---------- DATASET CONTENT

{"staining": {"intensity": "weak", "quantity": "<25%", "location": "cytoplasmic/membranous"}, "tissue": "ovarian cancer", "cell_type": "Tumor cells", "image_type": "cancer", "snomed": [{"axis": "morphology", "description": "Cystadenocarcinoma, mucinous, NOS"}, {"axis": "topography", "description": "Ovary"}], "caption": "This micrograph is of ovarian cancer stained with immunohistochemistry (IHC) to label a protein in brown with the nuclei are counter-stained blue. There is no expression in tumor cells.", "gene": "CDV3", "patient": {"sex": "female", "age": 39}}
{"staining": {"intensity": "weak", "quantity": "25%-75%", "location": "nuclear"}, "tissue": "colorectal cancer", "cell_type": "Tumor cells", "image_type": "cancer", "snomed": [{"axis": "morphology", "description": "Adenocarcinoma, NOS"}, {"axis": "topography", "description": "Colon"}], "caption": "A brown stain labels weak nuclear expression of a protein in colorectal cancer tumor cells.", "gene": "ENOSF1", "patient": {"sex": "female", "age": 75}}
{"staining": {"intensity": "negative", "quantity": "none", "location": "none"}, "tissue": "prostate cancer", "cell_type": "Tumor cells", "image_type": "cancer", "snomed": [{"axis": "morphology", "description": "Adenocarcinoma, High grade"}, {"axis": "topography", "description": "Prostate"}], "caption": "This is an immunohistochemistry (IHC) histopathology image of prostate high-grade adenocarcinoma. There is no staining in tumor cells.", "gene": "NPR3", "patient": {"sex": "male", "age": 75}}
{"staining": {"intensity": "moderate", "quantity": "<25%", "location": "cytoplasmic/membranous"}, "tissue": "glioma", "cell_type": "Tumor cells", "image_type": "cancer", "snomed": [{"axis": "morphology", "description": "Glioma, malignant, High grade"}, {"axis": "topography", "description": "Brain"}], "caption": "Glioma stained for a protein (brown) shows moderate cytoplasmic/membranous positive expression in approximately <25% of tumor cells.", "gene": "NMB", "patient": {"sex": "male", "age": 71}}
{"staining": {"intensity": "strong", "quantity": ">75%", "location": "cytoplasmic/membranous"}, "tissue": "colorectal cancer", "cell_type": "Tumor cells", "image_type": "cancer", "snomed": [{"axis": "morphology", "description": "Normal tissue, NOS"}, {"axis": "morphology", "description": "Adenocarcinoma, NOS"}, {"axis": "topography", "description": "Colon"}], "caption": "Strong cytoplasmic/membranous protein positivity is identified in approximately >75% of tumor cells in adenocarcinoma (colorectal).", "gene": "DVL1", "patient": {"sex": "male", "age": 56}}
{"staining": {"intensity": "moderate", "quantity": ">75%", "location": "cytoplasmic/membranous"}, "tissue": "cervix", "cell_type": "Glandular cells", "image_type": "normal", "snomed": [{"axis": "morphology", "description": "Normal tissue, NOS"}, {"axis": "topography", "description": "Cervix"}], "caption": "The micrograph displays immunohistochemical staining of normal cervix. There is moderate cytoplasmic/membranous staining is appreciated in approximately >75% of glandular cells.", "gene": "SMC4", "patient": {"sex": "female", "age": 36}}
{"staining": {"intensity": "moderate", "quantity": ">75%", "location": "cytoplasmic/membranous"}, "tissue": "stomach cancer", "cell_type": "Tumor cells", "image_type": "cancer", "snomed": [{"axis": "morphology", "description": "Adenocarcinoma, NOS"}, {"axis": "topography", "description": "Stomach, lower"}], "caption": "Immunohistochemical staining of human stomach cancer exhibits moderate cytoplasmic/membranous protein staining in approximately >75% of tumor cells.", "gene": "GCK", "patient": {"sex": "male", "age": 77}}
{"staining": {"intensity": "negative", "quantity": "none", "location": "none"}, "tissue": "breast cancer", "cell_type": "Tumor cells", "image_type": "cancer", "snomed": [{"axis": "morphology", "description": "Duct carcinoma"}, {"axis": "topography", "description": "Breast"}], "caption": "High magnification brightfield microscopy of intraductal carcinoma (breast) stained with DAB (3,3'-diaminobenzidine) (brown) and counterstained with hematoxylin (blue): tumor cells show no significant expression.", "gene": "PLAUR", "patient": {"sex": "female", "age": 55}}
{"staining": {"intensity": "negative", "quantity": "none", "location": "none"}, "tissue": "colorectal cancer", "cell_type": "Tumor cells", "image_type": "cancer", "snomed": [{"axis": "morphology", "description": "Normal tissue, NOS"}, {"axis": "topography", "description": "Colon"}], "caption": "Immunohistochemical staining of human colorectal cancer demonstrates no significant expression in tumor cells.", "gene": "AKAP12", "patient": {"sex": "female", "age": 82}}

--------------------

__WHAT TO DO__
The lines from the one containing "of human stomach" through the final line of the listing above are to be repeated exactly, and nothing else is to be printed.

__RESPONSE__
{"staining": {"intensity": "moderate", "quantity": ">75%", "location": "cytoplasmic/membranous"}, "tissue": "stomach cancer", "cell_type": "Tumor cells", "image_type": "cancer", "snomed": [{"axis": "morphology", "description": "Adenocarcinoma, NOS"}, {"axis": "topography", "description": "Stomach, lower"}], "caption": "Immunohistochemical staining of human stomach cancer exhibits moderate cytoplasmic/membranous protein staining in approximately >75% of tumor cells.", "gene": "GCK", "patient": {"sex": "male", "age": 77}}
{"staining": {"intensity": "negative", "quantity": "none", "location": "none"}, "tissue": "breast cancer", "cell_type": "Tumor cells", "image_type": "cancer", "snomed": [{"axis": "morphology", "description": "Duct carcinoma"}, {"axis": "topography", "description": "Breast"}], "caption": "High magnification brightfield microscopy of intraductal carcinoma (breast) stained with DAB (3,3'-diaminobenzidine) (brown) and counterstained with hematoxylin (blue): tumor cells show no significant expression.", "gene": "PLAUR", "patient": {"sex": "female", "age": 55}}
{"staining": {"intensity": "negative", "quantity": "none", "location": "none"}, "tissue": "colorectal cancer", "cell_type": "Tumor cells", "image_type": "cancer", "snomed": [{"axis": "morphology", "description": "Normal tissue, NOS"}, {"axis": "topography", "description": "Colon"}], "caption": "Immunohistochemical staining of human colorectal cancer demonstrates no significant expression in tumor cells.", "gene": "AKAP12", "patient": {"sex": "female", "age": 82}}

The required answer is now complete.